- PROMPT: Can you reproduce the text of the records below word for word, without including the pictures?
====== MATERIAL PROVIDED
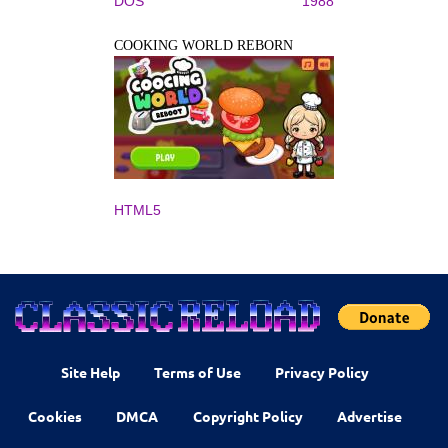
DOS
1988
COOKING WORLD REBORN
HTML5
Site Help
Terms of Use
Privacy Policy
Cookies
DMCA
Copyright Policy
Advertise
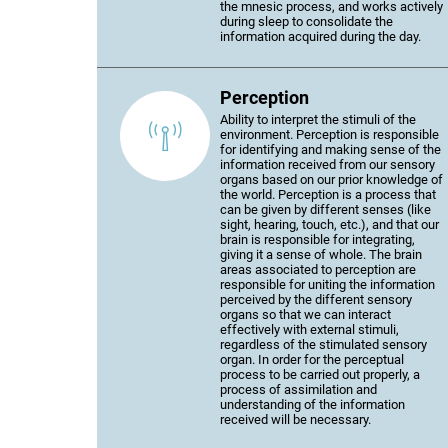
the mnesic process, and works actively
during sleep to consolidate the
information acquired during the day.
Perception
Ability to interpret the stimuli of the
environment. Perception is responsible
for identifying and making sense of the
information received from our sensory
organs based on our prior knowledge of
the world. Perception is a process that
can be given by different senses (like
sight, hearing, touch, etc.), and that our
brain is responsible for integrating,
giving it a sense of whole. The brain
areas associated to perception are
responsible for uniting the information
perceived by the different sensory
organs so that we can interact
effectively with external stimuli,
regardless of the stimulated sensory
organ. In order for the perceptual
process to be carried out properly, a
process of assimilation and
understanding of the information
received will be necessary.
============
- EXERCISE RESULT:
DOS
1988
COOKING WORLD REBORN
HTML5
Site Help
Terms of Use
Privacy Policy
Cookies
DMCA
Copyright Policy
Advertise
the mnesic process, and works actively
during sleep to consolidate the
information acquired during the day.
Perception
Ability to interpret the stimuli of the
environment. Perception is responsible
for identifying and making sense of the
information received from our sensory
organs based on our prior knowledge of
the world. Perception is a process that
can be given by different senses (like
sight, hearing, touch, etc.), and that our
brain is responsible for integrating,
giving it a sense of whole. The brain
areas associated to perception are
responsible for uniting the information
perceived by the different sensory
organs so that we can interact
effectively with external stimuli,
regardless of the stimulated sensory
organ. In order for the perceptual
process to be carried out properly, a
process of assimilation and
understanding of the information
received will be necessary.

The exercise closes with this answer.